PASSAGE PROVIDED =>
+===+
# Pictures of my products! =)



## Rilaks (Jun 29, 2010)

Hello =)

Here are some pictures of some of my proucts...

Chap Stick






Sun Washed Linen Goat's Milk Soap Bar





Dead Sea Mineral Mud Mask





Goat's Milk body lotion


----------



## llineb (Jun 30, 2010)

LOVE your labels!  Clean and crisp!


----------



## Rilaks (Jun 30, 2010)

llineb said:
			
		

> LOVE your labels!  Clean and crisp!



Thank you llineb! =)


----------



## Hazel (Jun 30, 2010)

I agree. The labels look great and very nice packaging.


----------



## April (Jul 3, 2010)

What a lovely line/range of products.  

Clean and simple. 

Congratulations.

Best regards,


----------



## NancyRogers (Jul 4, 2010)

I really like the simplicity of your packaging.  It allows the products to be the stars.


----------



## honor435 (Jul 4, 2010)

pretty soap, do you add td? so that its nice and white?


----------



## Lynnz (Jul 6, 2010)

Hi Rilaks    Lyn from Etsy chat, love your products and your  photo's are fantastic


----------



## mandolyn (Jul 7, 2010)

Those all look great!

An observation, though. I did a trademark seaarch at TESS on "chap stick". It's a trademarked name. I'd hate to see you get in trouble for using it.


----------



## CherryGardenGirl (Jul 7, 2010)

Very nice!  Are there any special preservatives you need to use for your goat milk lotion?


----------



## jarvan (Jul 9, 2010)

They all look very nice, but I have a question. Is there any copyright infringement on the name Chap Stick? Just saying.


----------



## Lesley (Jul 12, 2010)

They're wonderfull


----------



## Rilaks (Jul 14, 2010)

CherryGardenGirl said:
			
		

> Very nice!  Are there any special preservatives you need to use for your goat milk lotion?



I use Germaben II


----------



## Rilaks (Jul 14, 2010)

honor435 said:
			
		

> pretty soap, do you add td? so that its nice and white?




Yes, it's in the mix


----------
+===+
DATA EXTRACT =>

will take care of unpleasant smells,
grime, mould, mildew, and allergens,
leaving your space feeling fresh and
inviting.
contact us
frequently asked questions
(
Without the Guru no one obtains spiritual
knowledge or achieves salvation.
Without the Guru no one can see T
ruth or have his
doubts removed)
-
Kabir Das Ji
+===+
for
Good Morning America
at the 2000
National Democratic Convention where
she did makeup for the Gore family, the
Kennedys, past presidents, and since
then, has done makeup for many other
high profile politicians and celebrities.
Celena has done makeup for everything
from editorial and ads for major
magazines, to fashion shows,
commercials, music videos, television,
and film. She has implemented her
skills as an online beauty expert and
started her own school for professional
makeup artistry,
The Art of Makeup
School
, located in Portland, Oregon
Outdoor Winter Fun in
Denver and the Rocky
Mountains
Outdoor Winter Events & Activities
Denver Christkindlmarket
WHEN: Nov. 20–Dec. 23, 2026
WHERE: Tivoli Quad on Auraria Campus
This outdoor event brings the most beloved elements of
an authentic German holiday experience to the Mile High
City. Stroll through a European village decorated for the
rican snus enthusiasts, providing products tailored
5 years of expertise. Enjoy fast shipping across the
+===+
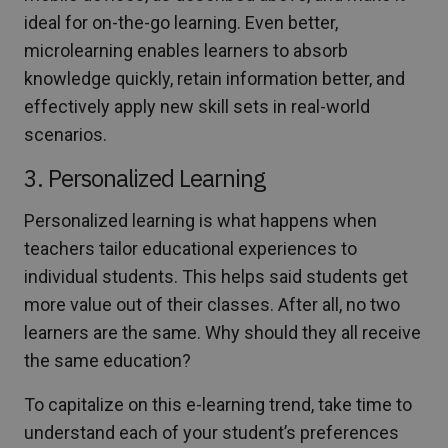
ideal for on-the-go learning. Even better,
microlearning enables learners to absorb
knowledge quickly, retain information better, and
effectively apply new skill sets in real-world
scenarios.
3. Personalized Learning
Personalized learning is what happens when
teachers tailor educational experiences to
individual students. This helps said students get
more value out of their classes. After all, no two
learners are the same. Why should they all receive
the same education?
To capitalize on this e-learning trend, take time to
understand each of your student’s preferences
+===+
PARTS OF THE EXERCISE =>
[1] From the forum thread about handmade products, return the part that opens with the words containing "They all look" and closes with "(Jul 12, 2010)", copied word for word.
[2] In the forum thread about handmade products, translate the sentence "I really like the simplicity of your packaging." into Spanish.

TASK-BY-TASK ANSWERS =>
[1]
They all look very nice, but I have a question. Is there any copyright infringement on the name Chap Stick? Just saying.


----------



## Lesley (Jul 12, 2010)

[2] Me gusta mucho la sencillez de tu empaque.